In tegenstelling tot wat vaak gesuggereerd wordt, is het niet zo dat vermogen in België niet belast wordt. Volgens de Europese Commissie bedroegen de ontvangsten uit belastingen op vermogen in 2021 in ons land 4,2% van het bbp, de tweede hoogste in de Europese Unie, na Luxemburg. Die laatste haalt 4,5% van het bbp uit dat soort belastingen. Om het PVDA-voorstel wat in perspectief te plaatsen: 8 miljard extra aan ontvangsten uit belastingen op vermogen komt overeen met 1,4% van het bbp extra. Dat zou België in Europa los aan kop (met ruime voorsprong) zetten qua belastingen op vermogen. Of dat zou kunnen zonder belangrijke economische schade, bijvoorbeeld door kapitaal of investeringen die wegtrekken, is hoogst twijfelachtig. De eenvoudigste illustratie daarvan is dat geen enkel Europees land die piste van fors hogere belastingen op kapitaal en/of vermogen kiest. 

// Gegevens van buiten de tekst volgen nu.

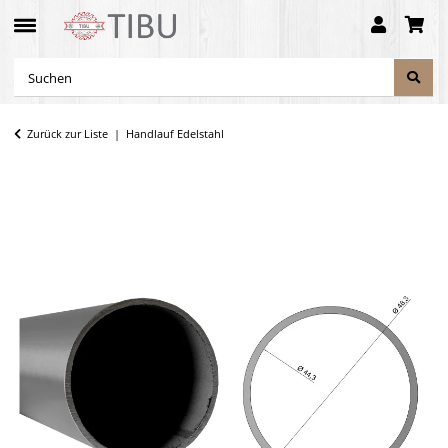
Zurück zur Liste
Handlauf Edelstahl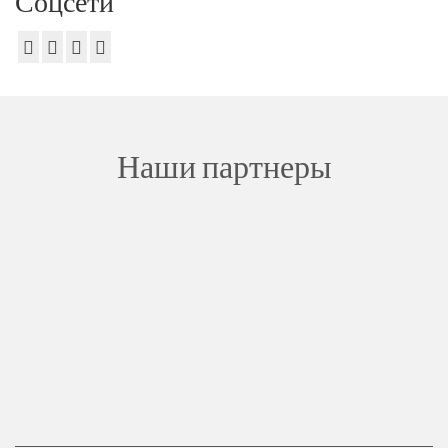
Соцсети
Наши партнеры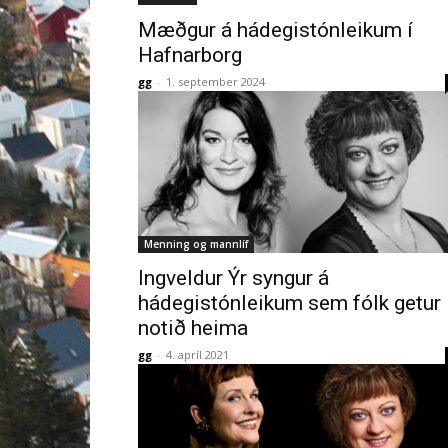
Mæðgur á hádegistónleikum í
Hafnarborg
gg
-
1. september 2024
Menning og mannlíf
Ingveldur Ýr syngur á
hádegistónleikum sem fólk getur
notið heima
gg
-
4. apríl 2021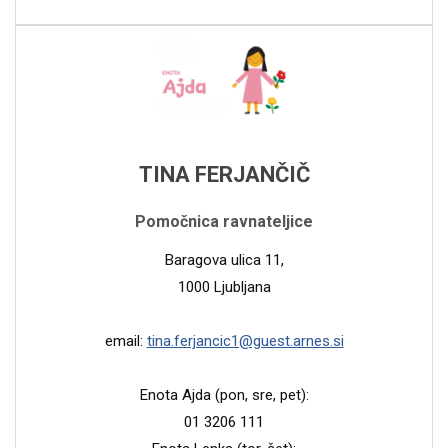
TINA FERJANČIČ
Pomočnica ravnateljice
Baragova ulica 11,
1000 Ljubljana
email:
tina.ferjancic1@guest.arnes.si
Enota Ajda (pon, sre, pet):
01 3206 111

Het feit dat Luxemburg vandaag aan kop staat in de Europese lijst van ontvangsten uit belastingen op vermogen is op het eerste zicht allicht opmerkelijk. Het land staat immers niet bekend voor z’n zware belastingdruk op kapitaal. Hoge ontvangsten uit belastingen op vermogen kunnen evenwel op twee manieren: een zware belastingdruk met weinig of gemiddeld vermogen of een lage belastingdruk met heel veel vermogen. Luxemburg is een voorbeeld van de tweede manier. Volgens de Europese Commissie kent Luxemburg de laagste belastingdruk op kapitaal in Europa. Maar in combinatie met veel vermogen en vermogenstransacties levert dat toch relatief hoge ontvangsten uit belastingen op vermogen op. De Belgische situatie is helemaal niet vergelijkbaar. Niet alleen zijn de ontvangsten uit belastingen op vermogen relatief hoog in ons land, ook de belastingdruk op vermogen is hoog. In Europa ligt die belastingdruk enkel in Frankrijk nog hoger.

De illusie van de vele miljarden aan extra belastinginkomsten

De belastingdruk op vermogen is in België al hoog, maar het is wel zo dat die belastingdruk onevenwichtig verdeeld is. Sommige vormen van vermogen of vermogensinkomsten worden niet of nauwelijks belast, voor andere is de belastingdruk dan weer opmerkelijk zwaar. Net als ons hele belastingsysteem zijn ook onze belastingen op vermogen een kluwen van uitzonderingen en specifieke regelingen. Dat kan veel efficiënter met een gelijkmatigere fiscale behandeling van verschillende vormen van vermogen en inkomsten daaruit.

Maar het is een illusie dat de overheid daar enorm veel extra middelen kan halen. Mochten we naar de eerste plaats in Europa willen qua belastinginkomsten uit vermogen, dan betekent dat 0,3% van het bbp extra. Ter vergelijking, het begrotingstekort voor dit jaar zal in de buurt van 5% van het bbp uitkomen. Of ook nog, de overheidsuitgaven (exclusief rentelasten) zijn sinds 1990 met 13,7% van het bbp toegenomen. De belastingdruk op vermogen veel verder opdrijven, dreigt ten koste te gaan van ons economisch potentieel doordat dat bepaalde economische activiteiten kan wegjagen. Er is een reden waarom geen enkel land veel hogere belastinginkomsten uit vermogen haalt.

Symbooldiscussie

Belastingen op vermogen kunnen in ons land zeker efficiënter georganiseerd worden, maar dat kan onmogelijk een oplossing zijn voor onze budgettaire uitdagingen. In die zin is dat vooral een symbolische discussie. 1 mei zou beter gaan over hoe we veel meer mensen aan het werk krijgen en hoe we een veel performantere overheid krijgen. Dat is sowieso veel relevanter voor onze welvaart.


Bart Van Craeynest is hoofdeconoom bij Voka en auteur van het boek Terug naar de feiten.